La nationalisation était rejetée par le même auteur et par l’ensemble des libéraux parce qu’elle fait référence à des idéologies « communistes », considérées comme le mal absolu.

La privatisation a provoqué des systèmes de production de conflits sans aucun système de résolution de ces mêmes conflits en dehors de l’autorité publique.

Privatisation = individualisation = abandon de mécanismes de régulations et de résolution de conflits internes aux groupe = inégalités = exclusions (notamment des femmes) = rapports de domination et d’exploitation.


Sur le terrain, et les études rurales le prouvent aussi bien dans le cas de la Tunisie que partout ailleurs, on sait que les grands propriétaires fonciers ne partagent pas la terre aux héritiers. Un ou une (plus rarement) héritier.e récupère la terre et paie une compensation aux frères et soeurs. Ainsi le capital s’en trouve consolidé.
Par contre les petites propriétaires pauvres partagent la terre pour accorder à chacun des héritiers (hommes et femmes) une « ceinture de sécurité » (un capital de sécurité) pour faire face aux difficultés de la vie. Les femmes non mariées restent dans tous les cas dans le cadre familial pour le meilleur et pour le pire. Les femmes mariées intègre un autre cadre de sécurité familiale liée à celle du mari. En cas de divorce ou de veuvage, la femme revient dans le cadre de sa famille parentale (les parents ou les frères et soeurs).
Ces règles fortement simplifiées par nécessité n’excluent pas des situations plus compliquées et souvent plus dramatiques.

Face à toute cette complexité je ne peux conclure que par deux points :

1) L’héritage n’est pas une simple règle de mathématique. Vouloir le simplifier et imposer des évolutions par simples décisions, risque de provoquer résistances et créer dans certains cas des situations dramatiques;

2) OUI (mille fois) pour l’égalité hommes/femmes face à l’héritage. Mais, pour éviter les risques évoquées dans le point précédent, une telle évolution devrait être accompagnée par de nouvelles règles du droit foncier dans sa globalité.

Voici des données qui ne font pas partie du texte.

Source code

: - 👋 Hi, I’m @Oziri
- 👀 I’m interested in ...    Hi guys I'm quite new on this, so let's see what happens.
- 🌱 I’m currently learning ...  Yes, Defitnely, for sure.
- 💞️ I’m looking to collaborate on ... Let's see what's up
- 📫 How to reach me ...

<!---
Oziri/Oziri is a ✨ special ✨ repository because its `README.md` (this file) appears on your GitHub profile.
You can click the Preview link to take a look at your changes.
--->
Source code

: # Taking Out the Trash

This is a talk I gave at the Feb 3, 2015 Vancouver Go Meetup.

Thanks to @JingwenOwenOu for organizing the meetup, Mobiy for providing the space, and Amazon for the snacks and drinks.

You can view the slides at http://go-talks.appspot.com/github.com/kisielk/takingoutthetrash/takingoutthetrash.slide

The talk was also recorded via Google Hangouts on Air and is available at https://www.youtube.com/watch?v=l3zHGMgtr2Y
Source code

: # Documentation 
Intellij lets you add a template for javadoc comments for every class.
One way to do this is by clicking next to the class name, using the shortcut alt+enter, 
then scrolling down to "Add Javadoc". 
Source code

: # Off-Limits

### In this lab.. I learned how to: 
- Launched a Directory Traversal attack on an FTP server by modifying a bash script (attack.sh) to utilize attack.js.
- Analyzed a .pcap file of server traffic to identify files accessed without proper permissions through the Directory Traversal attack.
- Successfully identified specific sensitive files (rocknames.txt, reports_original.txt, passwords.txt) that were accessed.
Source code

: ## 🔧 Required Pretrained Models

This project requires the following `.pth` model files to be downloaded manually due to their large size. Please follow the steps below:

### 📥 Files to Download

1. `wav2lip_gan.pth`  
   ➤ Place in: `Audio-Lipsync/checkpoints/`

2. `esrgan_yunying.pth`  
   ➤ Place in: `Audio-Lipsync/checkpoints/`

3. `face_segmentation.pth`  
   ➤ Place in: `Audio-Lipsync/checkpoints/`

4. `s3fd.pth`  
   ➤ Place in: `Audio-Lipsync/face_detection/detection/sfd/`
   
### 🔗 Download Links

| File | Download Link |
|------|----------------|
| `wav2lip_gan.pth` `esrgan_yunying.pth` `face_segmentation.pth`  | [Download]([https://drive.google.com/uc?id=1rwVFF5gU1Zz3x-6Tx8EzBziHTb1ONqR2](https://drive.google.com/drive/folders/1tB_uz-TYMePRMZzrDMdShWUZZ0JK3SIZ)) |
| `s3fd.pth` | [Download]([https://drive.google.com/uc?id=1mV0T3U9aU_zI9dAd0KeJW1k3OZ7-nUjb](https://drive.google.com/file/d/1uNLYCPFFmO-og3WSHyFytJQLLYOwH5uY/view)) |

Quelques idées qui me semblent indispensables : 

  • Imposer par la loi un seuil de 5 hectares comme surfaces agricoles minimales.

  • Interdire toute vente de terres agricoles héritées avant une période de sécurité de quelques années (pourquoi pas 10 ou 20 ans) pour éviter les risques de fragmentations;

  • Les parents, frères et soeurs doivent avoir un droit de préemption si l’un.e des héritiers souhaite vendre sa part de héritage

  • Limiter la propriété foncière agricole à 20 hectares irrigués ou 50 hectares non irrigués (le double dans les régions arides et sans moyens d’irrigation).

Si l’égalité de l’héritage, dont je soutiens totalement le principe, est adoptée par le législateur sans un volet juridique sur le droit foncier (tailles minimales et maximales de la propriété agricole, conditions de vente et de revente, droit de préemption, usage de la terre agricole, marché foncier et agricole) de nature à éviter le risque du morcellement et à éviter l’appauvrissement généralisée de la paysannerie… on n’évitera pas les conflits et la fragmentation de la terre agricole connaitre une accélération dramatique et finira par ruiner définitivement l’agriculture familiale paysanne. Mais peut-être est-ce voulu…

Le débat reste ouvert….

Habib Ayeb

*Le texte a été légèrement réédité par la rédaction de Takriz avant de le soumettre à l’auteur qui l’a approuvé.